(Recorded data)
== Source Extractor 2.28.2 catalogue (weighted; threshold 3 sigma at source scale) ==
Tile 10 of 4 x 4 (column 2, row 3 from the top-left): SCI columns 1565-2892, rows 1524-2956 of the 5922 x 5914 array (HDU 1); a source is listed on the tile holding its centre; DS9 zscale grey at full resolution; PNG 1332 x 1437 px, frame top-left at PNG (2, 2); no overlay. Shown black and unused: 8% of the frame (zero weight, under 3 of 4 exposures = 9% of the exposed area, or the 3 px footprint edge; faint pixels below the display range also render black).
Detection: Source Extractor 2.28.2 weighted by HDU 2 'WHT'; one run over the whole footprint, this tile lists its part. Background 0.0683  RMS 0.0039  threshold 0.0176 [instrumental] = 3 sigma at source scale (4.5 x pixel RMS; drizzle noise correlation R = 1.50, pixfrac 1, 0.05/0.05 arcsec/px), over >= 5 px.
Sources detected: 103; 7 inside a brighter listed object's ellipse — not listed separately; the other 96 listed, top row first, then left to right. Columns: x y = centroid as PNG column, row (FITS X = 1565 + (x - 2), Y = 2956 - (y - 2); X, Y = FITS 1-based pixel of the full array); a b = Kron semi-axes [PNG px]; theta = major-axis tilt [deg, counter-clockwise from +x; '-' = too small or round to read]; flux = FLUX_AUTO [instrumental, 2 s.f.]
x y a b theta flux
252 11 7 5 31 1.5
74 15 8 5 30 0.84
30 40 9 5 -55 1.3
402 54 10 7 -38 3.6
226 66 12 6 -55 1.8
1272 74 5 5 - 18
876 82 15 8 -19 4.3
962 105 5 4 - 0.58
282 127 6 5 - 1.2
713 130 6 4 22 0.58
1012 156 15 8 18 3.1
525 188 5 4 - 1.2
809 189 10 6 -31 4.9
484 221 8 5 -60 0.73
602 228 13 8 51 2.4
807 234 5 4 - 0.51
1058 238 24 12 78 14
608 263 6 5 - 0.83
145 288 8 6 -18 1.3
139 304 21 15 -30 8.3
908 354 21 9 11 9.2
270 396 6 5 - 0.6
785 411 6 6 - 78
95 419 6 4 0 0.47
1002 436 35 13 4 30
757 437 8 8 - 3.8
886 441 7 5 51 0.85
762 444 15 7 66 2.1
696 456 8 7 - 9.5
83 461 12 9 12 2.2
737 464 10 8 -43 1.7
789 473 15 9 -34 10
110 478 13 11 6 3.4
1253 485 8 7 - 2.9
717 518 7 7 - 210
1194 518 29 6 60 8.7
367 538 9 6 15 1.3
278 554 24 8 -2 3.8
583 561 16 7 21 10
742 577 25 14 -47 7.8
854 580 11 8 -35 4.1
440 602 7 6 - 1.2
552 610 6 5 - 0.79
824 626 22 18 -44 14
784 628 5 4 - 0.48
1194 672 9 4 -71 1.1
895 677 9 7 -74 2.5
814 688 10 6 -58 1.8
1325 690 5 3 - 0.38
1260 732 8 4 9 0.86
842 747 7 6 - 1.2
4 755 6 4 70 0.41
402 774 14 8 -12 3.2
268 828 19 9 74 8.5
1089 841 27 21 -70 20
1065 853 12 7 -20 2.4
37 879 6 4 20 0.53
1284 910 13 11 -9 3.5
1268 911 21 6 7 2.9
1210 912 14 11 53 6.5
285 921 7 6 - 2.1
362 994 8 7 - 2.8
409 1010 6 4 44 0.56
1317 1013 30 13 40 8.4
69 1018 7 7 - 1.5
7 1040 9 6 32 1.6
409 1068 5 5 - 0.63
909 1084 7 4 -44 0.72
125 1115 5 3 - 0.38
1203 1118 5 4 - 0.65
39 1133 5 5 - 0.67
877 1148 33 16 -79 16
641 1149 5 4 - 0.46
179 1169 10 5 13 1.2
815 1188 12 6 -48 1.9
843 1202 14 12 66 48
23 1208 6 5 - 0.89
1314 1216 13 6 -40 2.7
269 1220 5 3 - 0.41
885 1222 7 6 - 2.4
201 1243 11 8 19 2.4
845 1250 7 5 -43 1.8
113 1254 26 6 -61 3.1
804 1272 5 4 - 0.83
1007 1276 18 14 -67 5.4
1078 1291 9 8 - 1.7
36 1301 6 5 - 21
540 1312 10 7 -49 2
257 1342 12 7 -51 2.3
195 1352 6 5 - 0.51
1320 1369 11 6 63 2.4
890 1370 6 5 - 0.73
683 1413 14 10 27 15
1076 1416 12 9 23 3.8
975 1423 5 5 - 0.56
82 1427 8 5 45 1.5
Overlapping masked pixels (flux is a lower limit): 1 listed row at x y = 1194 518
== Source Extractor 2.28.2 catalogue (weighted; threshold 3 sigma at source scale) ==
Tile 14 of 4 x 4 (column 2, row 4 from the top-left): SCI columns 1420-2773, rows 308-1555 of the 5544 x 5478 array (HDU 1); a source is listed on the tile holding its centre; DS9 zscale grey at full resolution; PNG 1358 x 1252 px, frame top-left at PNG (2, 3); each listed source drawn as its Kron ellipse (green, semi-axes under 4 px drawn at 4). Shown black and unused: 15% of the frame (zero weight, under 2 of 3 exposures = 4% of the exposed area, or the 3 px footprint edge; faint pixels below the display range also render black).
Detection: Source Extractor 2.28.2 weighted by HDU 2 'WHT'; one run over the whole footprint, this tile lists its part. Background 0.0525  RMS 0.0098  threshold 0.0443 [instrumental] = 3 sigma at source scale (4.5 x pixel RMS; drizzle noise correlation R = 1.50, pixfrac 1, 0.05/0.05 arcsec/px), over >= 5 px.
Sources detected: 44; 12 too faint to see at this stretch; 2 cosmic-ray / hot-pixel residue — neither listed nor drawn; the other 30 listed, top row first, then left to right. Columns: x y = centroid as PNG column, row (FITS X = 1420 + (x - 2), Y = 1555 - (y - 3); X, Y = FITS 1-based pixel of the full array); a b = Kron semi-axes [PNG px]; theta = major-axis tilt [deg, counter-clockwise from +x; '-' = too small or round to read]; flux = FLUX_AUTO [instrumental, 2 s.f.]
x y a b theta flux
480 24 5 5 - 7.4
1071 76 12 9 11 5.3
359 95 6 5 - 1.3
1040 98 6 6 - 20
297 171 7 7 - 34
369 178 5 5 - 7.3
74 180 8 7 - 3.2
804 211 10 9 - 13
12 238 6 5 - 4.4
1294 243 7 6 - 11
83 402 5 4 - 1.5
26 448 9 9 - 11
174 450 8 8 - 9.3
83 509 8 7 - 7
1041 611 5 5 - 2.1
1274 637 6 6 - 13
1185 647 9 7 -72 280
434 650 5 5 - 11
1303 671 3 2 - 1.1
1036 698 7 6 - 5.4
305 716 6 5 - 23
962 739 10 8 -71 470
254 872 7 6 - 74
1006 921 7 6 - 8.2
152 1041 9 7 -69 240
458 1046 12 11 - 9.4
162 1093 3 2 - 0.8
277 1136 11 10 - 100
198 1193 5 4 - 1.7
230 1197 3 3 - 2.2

### Given exercise
Gather every line of the material above that contains the word "correlation", copying each line in full.

### Exercise output
Detection: Source Extractor 2.28.2 weighted by HDU 2 'WHT'; one run over the whole footprint, this tile lists its part. Background 0.0683  RMS 0.0039  threshold 0.0176 [instrumental] = 3 sigma at source scale (4.5 x pixel RMS; drizzle noise correlation R = 1.50, pixfrac 1, 0.05/0.05 arcsec/px), over >= 5 px.
Detection: Source Extractor 2.28.2 weighted by HDU 2 'WHT'; one run over the whole footprint, this tile lists its part. Background 0.0525  RMS 0.0098  threshold 0.0443 [instrumental] = 3 sigma at source scale (4.5 x pixel RMS; drizzle noise correlation R = 1.50, pixfrac 1, 0.05/0.05 arcsec/px), over >= 5 px.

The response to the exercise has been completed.